本文抜粋:
米、ロシアとの首脳会談受け入れ 「侵攻せず」条件

【ワシントン=坂口幸裕】米ホワイトハウスは20日、緊迫するウクライナ情勢を巡り、バイデン大統領がプーチン・ロシア大統領との首脳会談を原則として受け入れたと発表した。ロシアがウクライナ侵攻に踏み切らないとの条件付きで、24日の米ロ外相会談で調整する。
フランス大統領府も、マクロン大統領がバイデン氏、プーチン氏とそれぞれ電話協議して米ロ首脳会談の開催を提案。両首脳が受け入れたと発表した。

米政府は声明で「我々は侵攻が始まる瞬間まで外交を追求する」と記した。ウクライナを囲むロシア軍は「すぐにでも本格的な攻撃ができる準備を続けているようだ」と指摘。侵攻すればただちに厳しい制裁を科す用意があると改めて警告した。

提供情報:
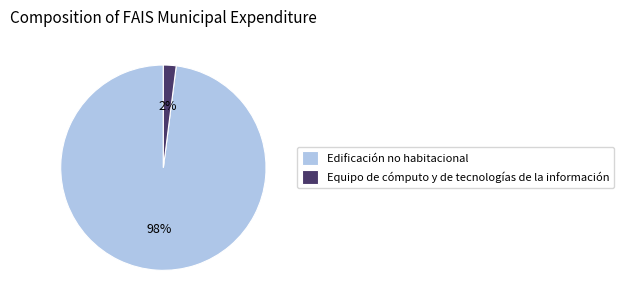

How many segments does this pie chart have?

2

課題の指示:
本文抜粋によると、バイデン大統領がプーチン大統領との首脳会談を原則として受け入れる際に付けた条件は何か。

解答欄:
ロシアがウクライナ侵攻に踏み切らないという条件。